* **TASK DIRECTIONS**
Report the tally of lines in the material below that have the string "true", with no other output.
[[ RECORDS TO USE open ]]
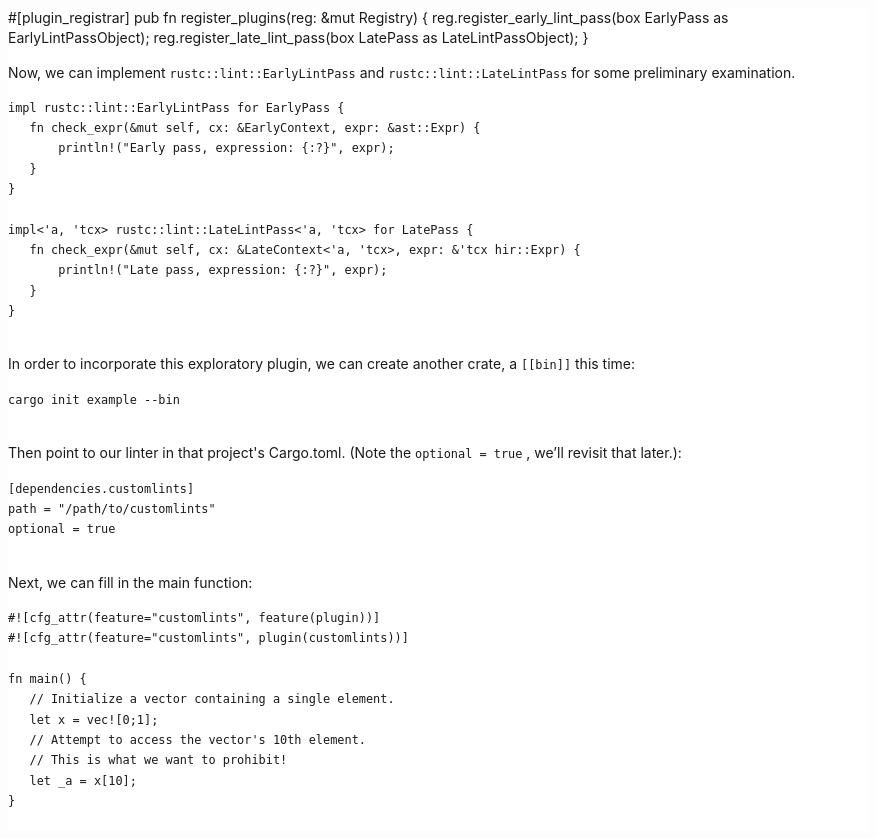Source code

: #[plugin_registrar]
pub fn register_plugins(reg: &mut Registry) {
   reg.register_early_lint_pass(box EarlyPass as EarlyLintPassObject);
   reg.register_late_lint_pass(box LatePass as LateLintPassObject);
}
</code>
</pre>

Now, we can implement `rustc::lint::EarlyLintPass` and
`rustc::lint::LateLintPass` for some preliminary examination.

<pre>
<code class='rust'>impl rustc::lint::EarlyLintPass for EarlyPass {
   fn check_expr(&mut self, cx: &EarlyContext, expr: &ast::Expr) {
       println!("Early pass, expression: {:?}", expr);
   }
}

impl<'a, 'tcx> rustc::lint::LateLintPass<'a, 'tcx> for LatePass {
   fn check_expr(&mut self, cx: &LateContext<'a, 'tcx>, expr: &'tcx hir::Expr) {
       println!("Late pass, expression: {:?}", expr);
   }
}
</code>
</pre>

In order to incorporate this exploratory plugin, we can create another crate, a
`[[bin]]` this time:

<pre>
<code class='bash'>cargo init example --bin
</code>
</pre>

Then point to our linter in that project's Cargo.toml. (Note the `optional = true`
, we’ll revisit that later.):

<pre>
<code class='toml'>[dependencies.customlints]
path = "/path/to/customlints"
optional = true
</code>
</pre>

Next, we can fill in the main function:

<pre>
<code class='rust'>#![cfg_attr(feature="customlints", feature(plugin))]
#![cfg_attr(feature="customlints", plugin(customlints))]

fn main() {
   // Initialize a vector containing a single element.
   let x = vec![0;1];
   // Attempt to access the vector's 10th element.
   // This is what we want to prohibit!
   let _a = x[10];
}
</code>
</pre>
[[ RECORDS TO USE closed ]]
* **ANSWER BELOW**
2